:: What you should do ::
Reproduce each line of the rows below word for word, in the order in which the lines appear.
* Begin Dataset rows *
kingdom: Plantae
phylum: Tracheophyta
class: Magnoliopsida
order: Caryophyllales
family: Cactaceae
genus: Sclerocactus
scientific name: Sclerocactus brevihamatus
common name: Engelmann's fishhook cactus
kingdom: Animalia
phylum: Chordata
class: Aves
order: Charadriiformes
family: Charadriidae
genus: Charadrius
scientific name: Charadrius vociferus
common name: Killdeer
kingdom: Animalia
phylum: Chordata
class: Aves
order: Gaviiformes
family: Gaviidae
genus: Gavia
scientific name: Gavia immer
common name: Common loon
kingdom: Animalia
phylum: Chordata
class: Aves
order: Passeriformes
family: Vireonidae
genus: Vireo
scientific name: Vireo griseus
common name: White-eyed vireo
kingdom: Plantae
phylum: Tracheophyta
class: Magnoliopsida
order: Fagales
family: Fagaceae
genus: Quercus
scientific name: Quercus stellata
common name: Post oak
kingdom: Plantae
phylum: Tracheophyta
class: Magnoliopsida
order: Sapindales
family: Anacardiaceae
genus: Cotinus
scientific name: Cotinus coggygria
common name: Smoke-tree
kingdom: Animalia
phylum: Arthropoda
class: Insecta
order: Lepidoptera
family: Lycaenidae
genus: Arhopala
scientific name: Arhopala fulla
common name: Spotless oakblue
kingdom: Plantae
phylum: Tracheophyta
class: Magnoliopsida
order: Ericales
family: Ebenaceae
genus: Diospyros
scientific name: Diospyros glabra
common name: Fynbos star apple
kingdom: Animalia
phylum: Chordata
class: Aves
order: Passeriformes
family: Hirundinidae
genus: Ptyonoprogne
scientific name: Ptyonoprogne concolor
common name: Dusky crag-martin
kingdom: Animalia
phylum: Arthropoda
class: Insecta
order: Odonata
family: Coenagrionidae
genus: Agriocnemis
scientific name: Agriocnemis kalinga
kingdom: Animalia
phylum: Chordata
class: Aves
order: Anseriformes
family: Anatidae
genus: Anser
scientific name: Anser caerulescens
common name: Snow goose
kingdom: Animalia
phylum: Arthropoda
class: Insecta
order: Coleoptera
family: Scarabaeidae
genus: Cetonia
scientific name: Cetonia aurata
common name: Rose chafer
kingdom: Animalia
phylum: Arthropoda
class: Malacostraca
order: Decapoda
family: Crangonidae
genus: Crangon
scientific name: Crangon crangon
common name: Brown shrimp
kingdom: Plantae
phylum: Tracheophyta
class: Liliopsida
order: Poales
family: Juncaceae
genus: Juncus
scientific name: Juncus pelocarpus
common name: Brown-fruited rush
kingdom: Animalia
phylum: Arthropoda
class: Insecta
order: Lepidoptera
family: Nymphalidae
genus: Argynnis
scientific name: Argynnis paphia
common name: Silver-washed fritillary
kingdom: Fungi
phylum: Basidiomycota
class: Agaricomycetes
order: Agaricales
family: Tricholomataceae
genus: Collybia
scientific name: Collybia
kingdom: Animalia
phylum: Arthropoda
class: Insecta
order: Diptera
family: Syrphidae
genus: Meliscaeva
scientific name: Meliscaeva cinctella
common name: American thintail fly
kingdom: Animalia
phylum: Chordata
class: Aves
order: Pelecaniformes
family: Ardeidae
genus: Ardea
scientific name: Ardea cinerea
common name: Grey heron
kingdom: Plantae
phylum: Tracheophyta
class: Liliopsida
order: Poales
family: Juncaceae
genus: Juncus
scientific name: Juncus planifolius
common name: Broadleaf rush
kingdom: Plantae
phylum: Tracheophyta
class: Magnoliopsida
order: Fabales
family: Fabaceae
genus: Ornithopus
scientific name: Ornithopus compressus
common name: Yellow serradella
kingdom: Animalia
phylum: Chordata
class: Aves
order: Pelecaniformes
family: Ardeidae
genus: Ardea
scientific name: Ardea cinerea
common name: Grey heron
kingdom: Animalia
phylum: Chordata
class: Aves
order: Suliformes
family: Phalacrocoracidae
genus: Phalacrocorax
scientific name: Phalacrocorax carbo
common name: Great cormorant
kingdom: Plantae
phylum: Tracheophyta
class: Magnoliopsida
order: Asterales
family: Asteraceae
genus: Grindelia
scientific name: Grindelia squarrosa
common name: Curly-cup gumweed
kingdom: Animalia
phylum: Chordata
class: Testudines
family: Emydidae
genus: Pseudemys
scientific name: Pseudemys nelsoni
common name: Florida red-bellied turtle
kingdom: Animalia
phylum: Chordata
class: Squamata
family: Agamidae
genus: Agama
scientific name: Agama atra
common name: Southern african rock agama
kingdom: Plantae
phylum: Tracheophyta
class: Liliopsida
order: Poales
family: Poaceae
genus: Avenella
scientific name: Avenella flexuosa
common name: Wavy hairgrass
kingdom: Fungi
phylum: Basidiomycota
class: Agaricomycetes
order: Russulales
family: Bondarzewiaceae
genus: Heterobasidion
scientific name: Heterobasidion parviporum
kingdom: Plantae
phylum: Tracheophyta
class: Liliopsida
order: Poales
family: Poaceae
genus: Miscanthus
* End Dataset rows *
:: Response ::
kingdom: Plantae
phylum: Tracheophyta
class: Magnoliopsida
order: Caryophyllales
family: Cactaceae
genus: Sclerocactus
scientific name: Sclerocactus brevihamatus
common name: Engelmann's fishhook cactus
kingdom: Animalia
phylum: Chordata
class: Aves
order: Charadriiformes
family: Charadriidae
genus: Charadrius
scientific name: Charadrius vociferus
common name: Killdeer
kingdom: Animalia
phylum: Chordata
class: Aves
order: Gaviiformes
family: Gaviidae
genus: Gavia
scientific name: Gavia immer
common name: Common loon
kingdom: Animalia
phylum: Chordata
class: Aves
order: Passeriformes
family: Vireonidae
genus: Vireo
scientific name: Vireo griseus
common name: White-eyed vireo
kingdom: Plantae
phylum: Tracheophyta
class: Magnoliopsida
order: Fagales
family: Fagaceae
genus: Quercus
scientific name: Quercus stellata
common name: Post oak
kingdom: Plantae
phylum: Tracheophyta
class: Magnoliopsida
order: Sapindales
family: Anacardiaceae
genus: Cotinus
scientific name: Cotinus coggygria
common name: Smoke-tree
kingdom: Animalia
phylum: Arthropoda
class: Insecta
order: Lepidoptera
family: Lycaenidae
genus: Arhopala
scientific name: Arhopala fulla
common name: Spotless oakblue
kingdom: Plantae
phylum: Tracheophyta
class: Magnoliopsida
order: Ericales
family: Ebenaceae
genus: Diospyros
scientific name: Diospyros glabra
common name: Fynbos star apple
kingdom: Animalia
phylum: Chordata
class: Aves
order: Passeriformes
family: Hirundinidae
genus: Ptyonoprogne
scientific name: Ptyonoprogne concolor
common name: Dusky crag-martin
kingdom: Animalia
phylum: Arthropoda
class: Insecta
order: Odonata
family: Coenagrionidae
genus: Agriocnemis
scientific name: Agriocnemis kalinga
kingdom: Animalia
phylum: Chordata
class: Aves
order: Anseriformes
family: Anatidae
genus: Anser
scientific name: Anser caerulescens
common name: Snow goose
kingdom: Animalia
phylum: Arthropoda
class: Insecta
order: Coleoptera
family: Scarabaeidae
genus: Cetonia
scientific name: Cetonia aurata
common name: Rose chafer
kingdom: Animalia
phylum: Arthropoda
class: Malacostraca
order: Decapoda
family: Crangonidae
genus: Crangon
scientific name: Crangon crangon
common name: Brown shrimp
kingdom: Plantae
phylum: Tracheophyta
class: Liliopsida
order: Poales
family: Juncaceae
genus: Juncus
scientific name: Juncus pelocarpus
common name: Brown-fruited rush
kingdom: Animalia
phylum: Arthropoda
class: Insecta
order: Lepidoptera
family: Nymphalidae
genus: Argynnis
scientific name: Argynnis paphia
common name: Silver-washed fritillary
kingdom: Fungi
phylum: Basidiomycota
class: Agaricomycetes
order: Agaricales
family: Tricholomataceae
genus: Collybia
scientific name: Collybia
kingdom: Animalia
phylum: Arthropoda
class: Insecta
order: Diptera
family: Syrphidae
genus: Meliscaeva
scientific name: Meliscaeva cinctella
common name: American thintail fly
kingdom: Animalia
phylum: Chordata
class: Aves
order: Pelecaniformes
family: Ardeidae
genus: Ardea
scientific name: Ardea cinerea
common name: Grey heron
kingdom: Plantae
phylum: Tracheophyta
class: Liliopsida
order: Poales
family: Juncaceae
genus: Juncus
scientific name: Juncus planifolius
common name: Broadleaf rush
kingdom: Plantae
phylum: Tracheophyta
class: Magnoliopsida
order: Fabales
family: Fabaceae
genus: Ornithopus
scientific name: Ornithopus compressus
common name: Yellow serradella
kingdom: Animalia
phylum: Chordata
class: Aves
order: Pelecaniformes
family: Ardeidae
genus: Ardea
scientific name: Ardea cinerea
common name: Grey heron
kingdom: Animalia
phylum: Chordata
class: Aves
order: Suliformes
family: Phalacrocoracidae
genus: Phalacrocorax
scientific name: Phalacrocorax carbo
common name: Great cormorant
kingdom: Plantae
phylum: Tracheophyta
class: Magnoliopsida
order: Asterales
family: Asteraceae
genus: Grindelia
scientific name: Grindelia squarrosa
common name: Curly-cup gumweed
kingdom: Animalia
phylum: Chordata
class: Testudines
family: Emydidae
genus: Pseudemys
scientific name: Pseudemys nelsoni
common name: Florida red-bellied turtle
kingdom: Animalia
phylum: Chordata
class: Squamata
family: Agamidae
genus: Agama
scientific name: Agama atra
common name: Southern african rock agama
kingdom: Plantae
phylum: Tracheophyta
class: Liliopsida
order: Poales
family: Poaceae
genus: Avenella
scientific name: Avenella flexuosa
common name: Wavy hairgrass
kingdom: Fungi
phylum: Basidiomycota
class: Agaricomycetes
order: Russulales
family: Bondarzewiaceae
genus: Heterobasidion
scientific name: Heterobasidion parviporum
kingdom: Plantae
phylum: Tracheophyta
class: Liliopsida
order: Poales
family: Poaceae
genus: Miscanthus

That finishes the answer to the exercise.